_GIVEN DATA_
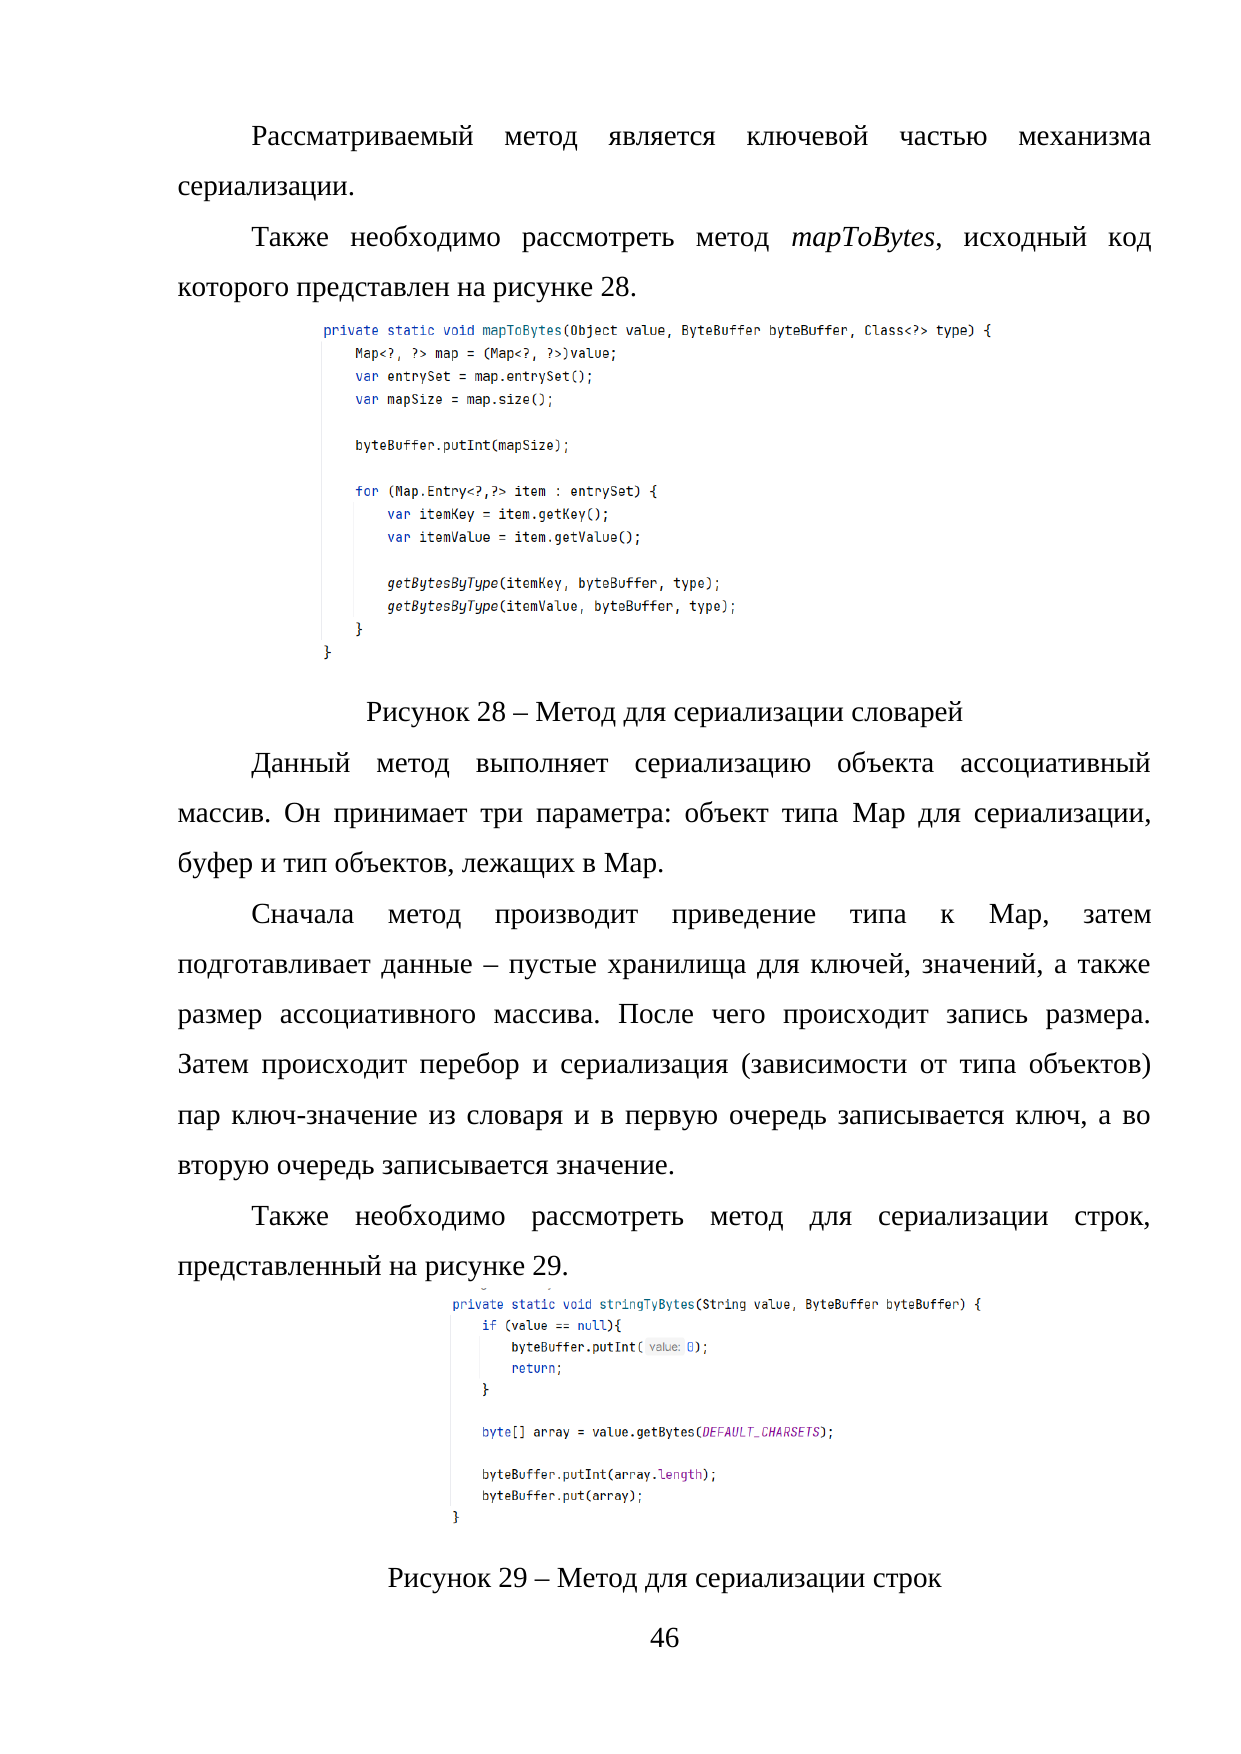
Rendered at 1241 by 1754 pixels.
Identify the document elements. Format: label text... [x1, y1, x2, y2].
==
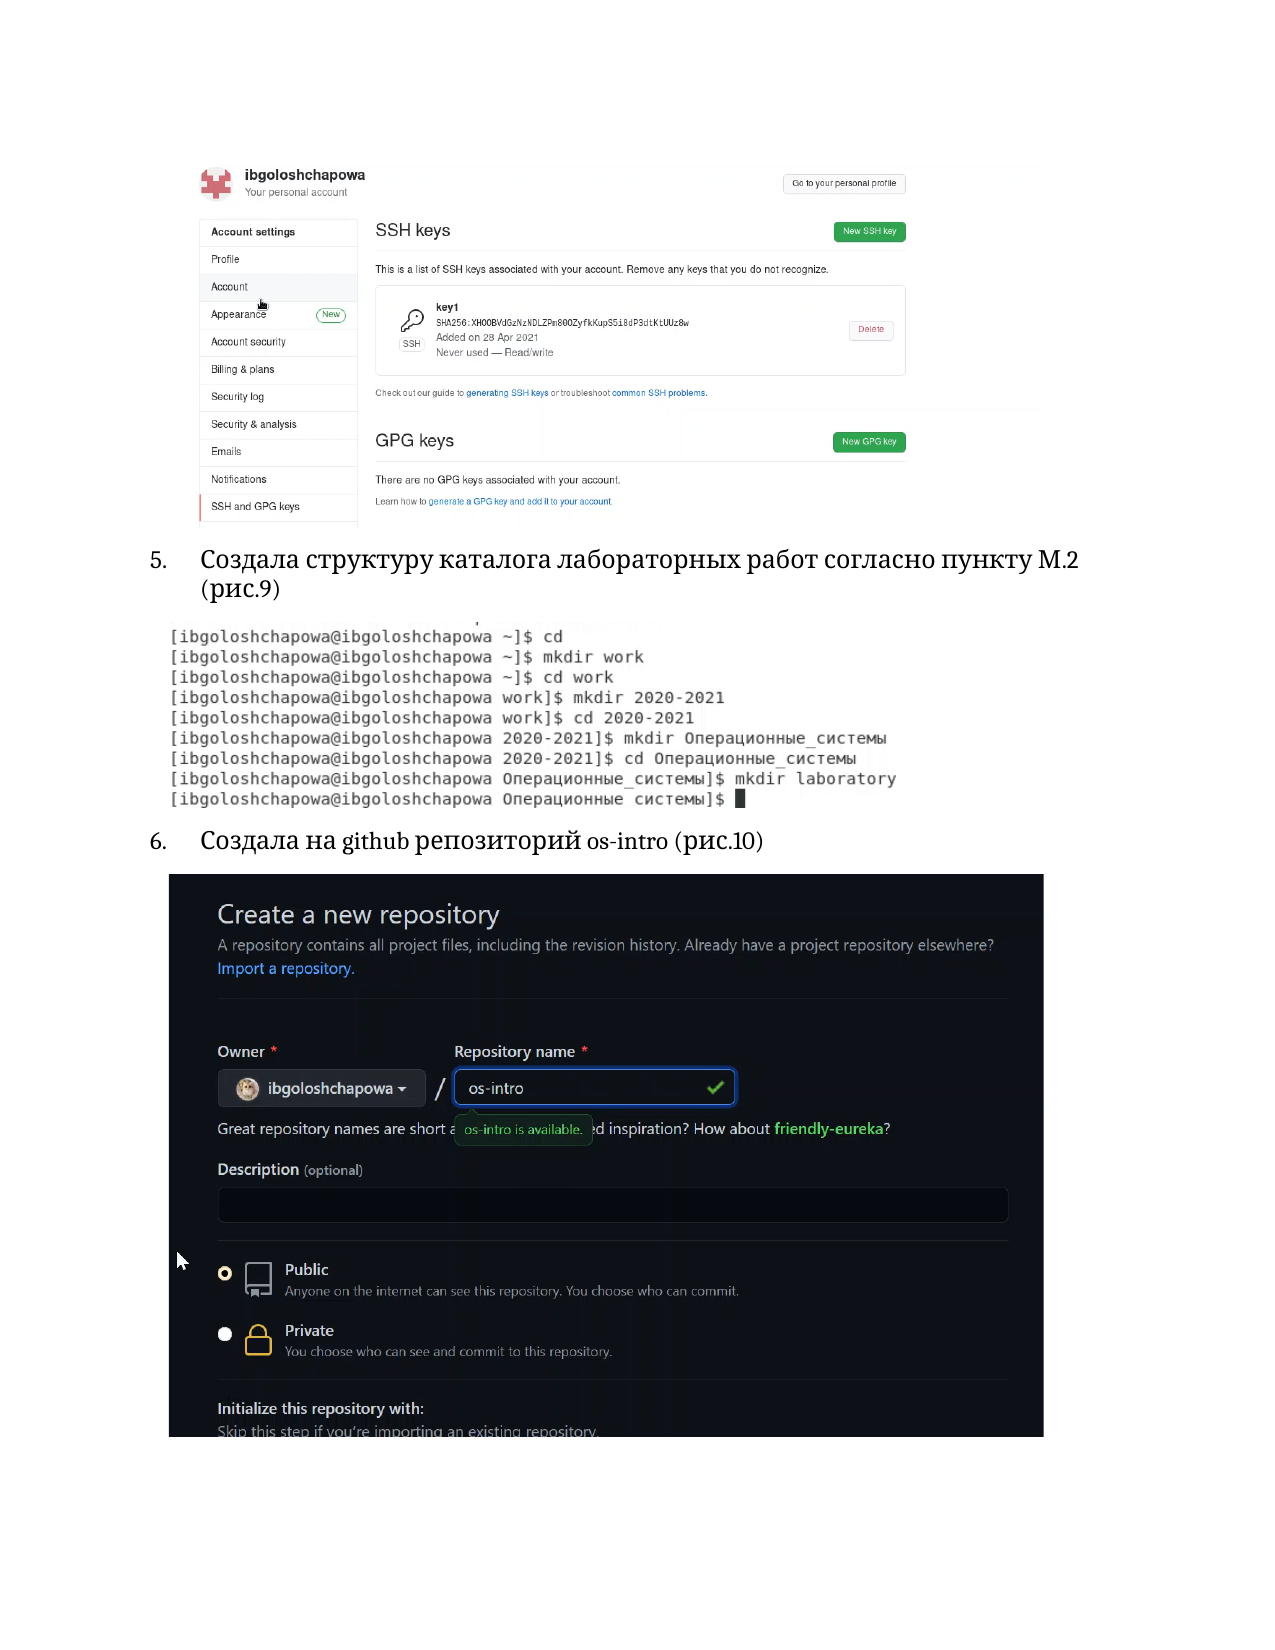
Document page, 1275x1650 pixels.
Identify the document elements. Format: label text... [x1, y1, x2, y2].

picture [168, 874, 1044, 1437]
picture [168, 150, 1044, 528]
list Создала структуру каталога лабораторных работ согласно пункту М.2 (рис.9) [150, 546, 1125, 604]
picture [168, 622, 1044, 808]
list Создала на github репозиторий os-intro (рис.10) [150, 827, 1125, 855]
---
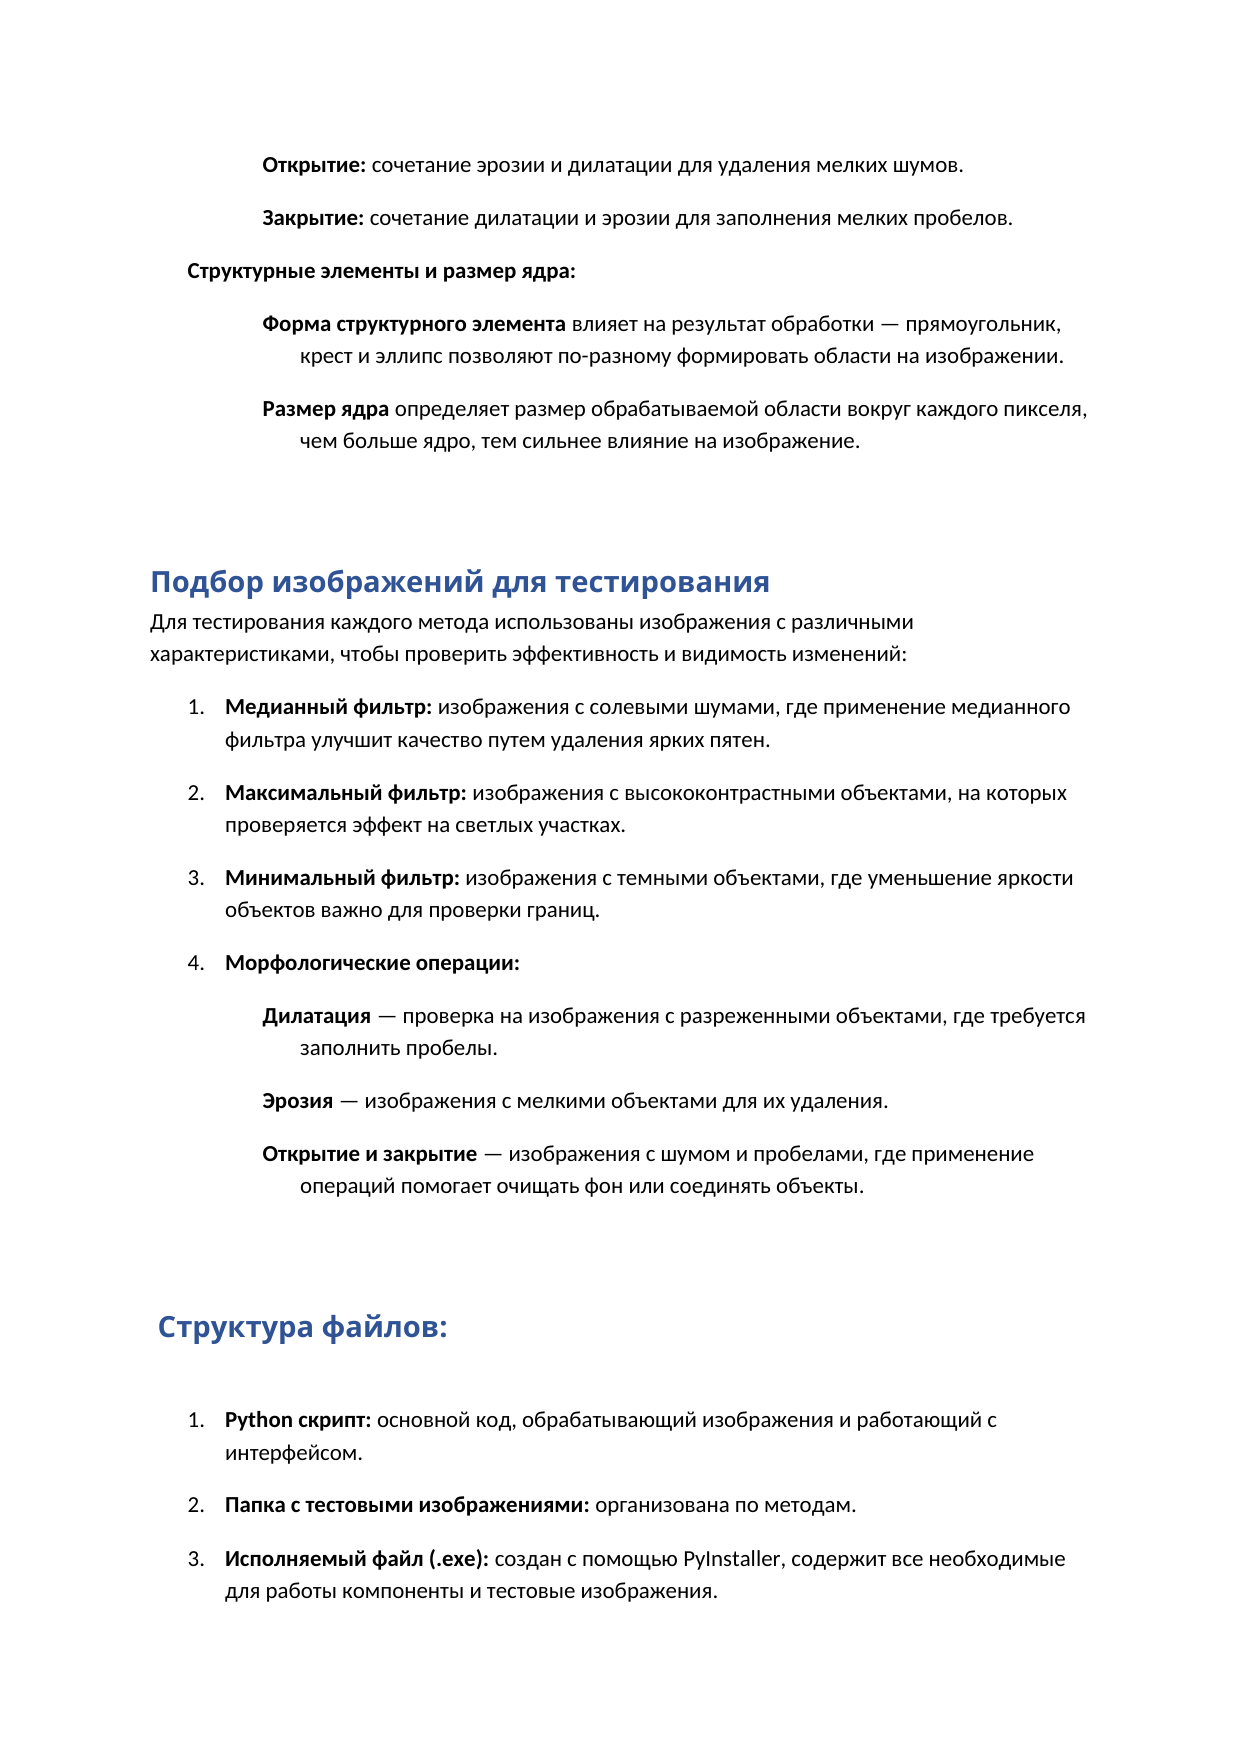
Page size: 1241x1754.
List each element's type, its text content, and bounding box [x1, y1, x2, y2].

_WHAT THE EXERCISE ASKS_
If a line in the records holds the word "pixels", count it, then give only the total.

_REPLY TO THE TASK_
2